The wingless female potato aphid is green or occasionally pink, often with a darker dorsal stripe. It has a pear-shaped body reaching about four millimetres long. The antennae are dark at the joints between the segments and are longer than the body. They are set on outward facing tubercles. The legs are longer than in other aphids, pale green but darker at the apices. The siphunculi are pale coloured, cylindrical with dark tips and operculi, and are about one third the length of the body. The tail is sword-shaped and bears 6 to 12 hairs and is much shorter than the siphunculi. The winged female has a uniform darker coloured body and appendages and has a green abdomen. The nymphs are like miniature versions of the adults and go through several moults in the course of about ten days.
The green biotype is most often found on the lower, older leaves of potato plants whereas the pink biotype had no such preference. The numerical predominance of the green biotype was greater on older plants.
Female potato aphids overwinter as eggs on weeds, the sprouts of potatoes in storage and on lettuce under glass. They usually emerge in April and begin feeding on perennial weeds, preferring plants in the family Chenopodiaceae. In May or early June, they migrate to potato, cabbage, tomato and others crops where they feed on shoots, the lower side of leaves, buds and flowers, often on the lower parts of the plant. They are highly polyphagous, feeding on over two hundred species in more than twenty plant families, but their preference is for plants in the family Solanaceae. The female produces up to seventy young by parthenogenesis over the course of three to six weeks and there may be ten generations over the summer.

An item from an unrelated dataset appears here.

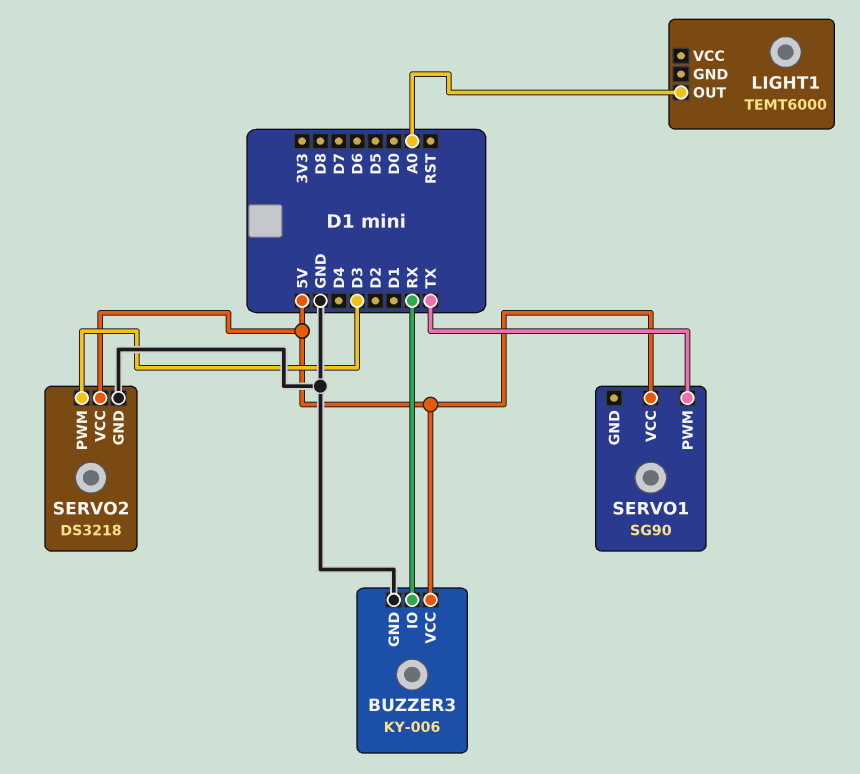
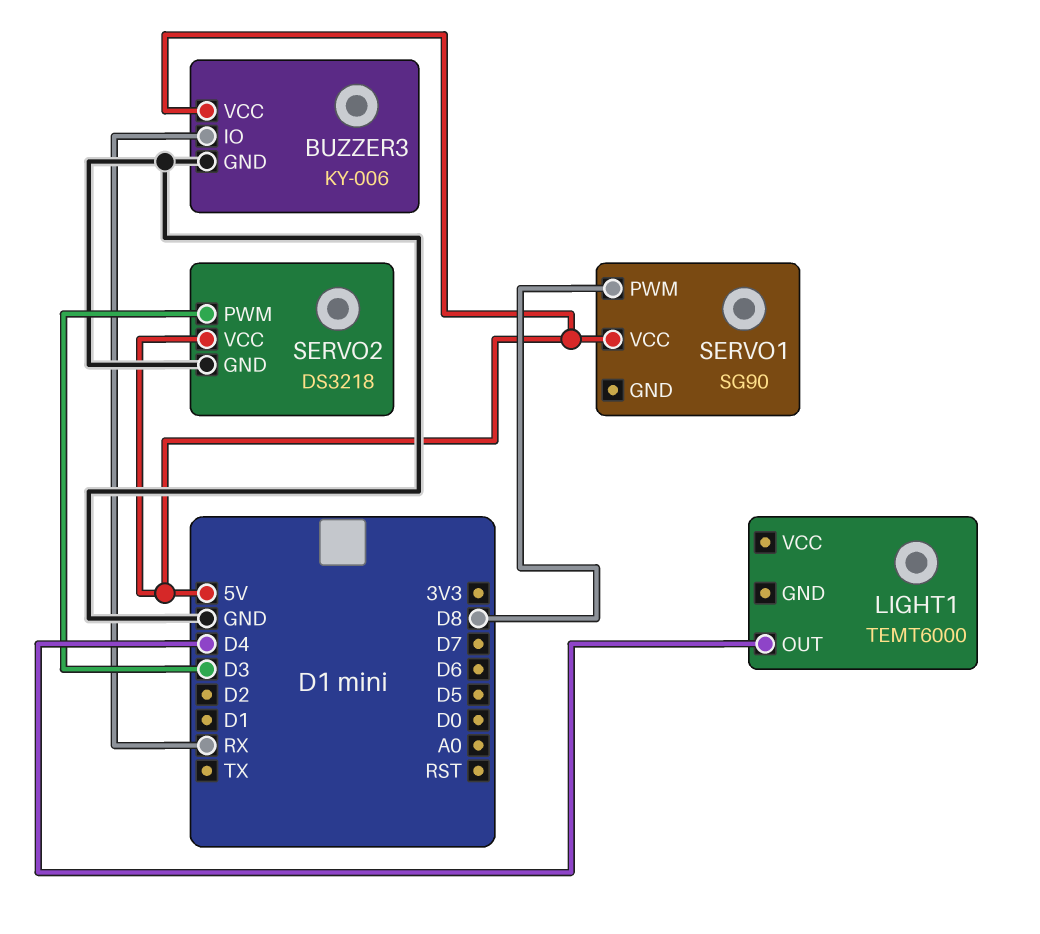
LIGHT1 pin OUT: A0 -> D4
SERVO1 pin PWM: TX -> D8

The optimum temperature for population increase is 68 °F. When populations build up, winged individuals are produced and fly off to infest new host plants. The production of winged individuals is also dependent on the day length, the temperature, the parent type (winged or wingless) and the generation.
The aphids migrate back to primary hosts in August and overwinter as eggs on weeds. In North America they are heavily parasitized by the braconid wasp Aphidius nigripes, which lays its eggs in the aphid nymphs, and these are eventually killed by the wasp larvae developing inside them.
Various factors influence aphid populations. High temperatures or heavy rainfall may reduce infestations and the numbers are naturally controlled by predators, parasites and pathogens. Some plant varieties are more resistant to attack than others. In a study on tomatoes, it was shown that the aphids preferred smooth to hairy leaves and that susceptible tomato plants had higher sucrose, lower quinic acid and higher alanine and tyrosine levels. In lettuce, butterhead varieties are mostly moderately to highly resistant to the aphid whereas crisphead varieties are susceptible. If numbers of aphids are sufficiently high, chemical control can be attempted using insecticidal soaps. This is not always effective because the aphids usually congregate on the underside of lower leaves where they are difficult to reach with sprays.
A number of virus diseases are spread by Macrosiphum euphorbiae. These include lettuce mosaic virus, bearded iris mosaic virus, narcissus yellow stripe virus, tulip breaking virus, potato leaf roll virus, potato virus Y, beet mild yellowing virus and beet yellows virus.